Lastly - and most unlikely - is that there is some conspiracy to silence it. Too many places out there that can say it for this to be true.
Ultimately there is going to be a major worm or virus out there for one of the main hand helds - RIM, Google, or Apple. They are becoming too much a general purpose machine. Whichever one gets it first will loose a great deal of market share for a while while the other two crow about how wonderful they are. They aren't and never have been. Android is more open to attacks on older phones, Apple more open to attacks on all their phones, and RIM is somewhere in between. Apple and RIM can probably handle it quicker but you are more bound to them deciding it is worth fixing and doing so. Lastly what the OP said is true - Apple and RIM users often seem to think they are immune to this. Both phones have some fairly major exploits that have happened and went further than they should because of this.
Such is life in our industry - number of known bugs, number of known exploits, and number of exploited users are irrelevant when talking about how secure a system is. There is a saying: security through obscurity isn't security. This has certain logical implications - one of those is that not being secure means you have a lot of *known* bugs (thus not obscure). It also implies (but doesn't logically prove) that just because you haven't had one means you are secure - it means there are MANY other factors there.

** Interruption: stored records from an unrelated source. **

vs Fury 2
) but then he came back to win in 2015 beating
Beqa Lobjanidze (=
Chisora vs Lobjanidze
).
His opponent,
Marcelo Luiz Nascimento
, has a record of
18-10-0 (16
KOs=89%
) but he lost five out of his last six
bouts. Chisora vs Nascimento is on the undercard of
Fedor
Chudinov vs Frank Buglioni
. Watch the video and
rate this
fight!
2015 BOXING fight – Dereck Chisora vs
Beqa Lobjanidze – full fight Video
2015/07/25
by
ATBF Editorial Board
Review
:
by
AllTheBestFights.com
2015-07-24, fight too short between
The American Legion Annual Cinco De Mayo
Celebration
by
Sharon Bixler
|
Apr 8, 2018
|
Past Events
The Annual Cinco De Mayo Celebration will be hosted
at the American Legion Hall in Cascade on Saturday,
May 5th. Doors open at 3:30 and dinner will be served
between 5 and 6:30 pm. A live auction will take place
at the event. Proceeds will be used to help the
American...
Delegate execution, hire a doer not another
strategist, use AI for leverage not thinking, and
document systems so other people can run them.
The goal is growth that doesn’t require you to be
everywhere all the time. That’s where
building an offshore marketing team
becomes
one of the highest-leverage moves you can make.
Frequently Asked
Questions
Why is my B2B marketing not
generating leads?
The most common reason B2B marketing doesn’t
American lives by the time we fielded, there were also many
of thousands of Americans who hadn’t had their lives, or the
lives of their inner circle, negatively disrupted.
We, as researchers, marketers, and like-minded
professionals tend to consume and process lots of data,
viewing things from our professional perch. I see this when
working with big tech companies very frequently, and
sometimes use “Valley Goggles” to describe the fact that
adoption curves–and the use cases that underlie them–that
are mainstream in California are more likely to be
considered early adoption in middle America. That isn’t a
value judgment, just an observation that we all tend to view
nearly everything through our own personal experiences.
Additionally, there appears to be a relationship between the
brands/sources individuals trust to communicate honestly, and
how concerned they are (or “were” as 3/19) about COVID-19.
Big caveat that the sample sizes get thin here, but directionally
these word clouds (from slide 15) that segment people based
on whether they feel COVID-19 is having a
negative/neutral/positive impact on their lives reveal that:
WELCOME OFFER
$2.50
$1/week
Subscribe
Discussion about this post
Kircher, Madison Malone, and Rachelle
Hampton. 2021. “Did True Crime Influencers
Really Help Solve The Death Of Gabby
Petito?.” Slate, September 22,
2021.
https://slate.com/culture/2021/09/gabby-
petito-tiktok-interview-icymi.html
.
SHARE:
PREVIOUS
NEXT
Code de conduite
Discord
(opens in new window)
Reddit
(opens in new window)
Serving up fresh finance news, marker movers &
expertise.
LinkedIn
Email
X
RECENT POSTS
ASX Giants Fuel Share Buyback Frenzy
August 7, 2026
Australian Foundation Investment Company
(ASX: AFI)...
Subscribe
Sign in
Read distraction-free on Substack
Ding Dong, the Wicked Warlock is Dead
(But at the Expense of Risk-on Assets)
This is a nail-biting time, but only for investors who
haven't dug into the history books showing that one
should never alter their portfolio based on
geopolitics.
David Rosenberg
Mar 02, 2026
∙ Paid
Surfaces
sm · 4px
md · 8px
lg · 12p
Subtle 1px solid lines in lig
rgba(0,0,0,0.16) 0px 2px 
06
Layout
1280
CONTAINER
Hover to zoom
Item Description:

Were I to bet I would say Android will get the first followed closely by Apple simply because they are the two big players in the consumer market (corporate being fairly locked down) and the fact that there are more older Android out there means more known issues. Though given how Apple has responded to the PDF remote exploit I wouldn't give much more than even odds on it either. There have been more than a few truly serious exploits on Apple systems go out that were either never exploited (and you can supply your own reason for this given the length of time a number of these exploits remained live) or were not generally reported on. You response when one takes the whole PDF remote exploit into account more or less validates with the OP was saying - that I left my alarm off, all the doors and windows open on my house, and I put a big sign in yard that told people of this fact yet I wasn't robbed doesn't mean I was secure. That you think you are is *exactly* what he/she was posting about.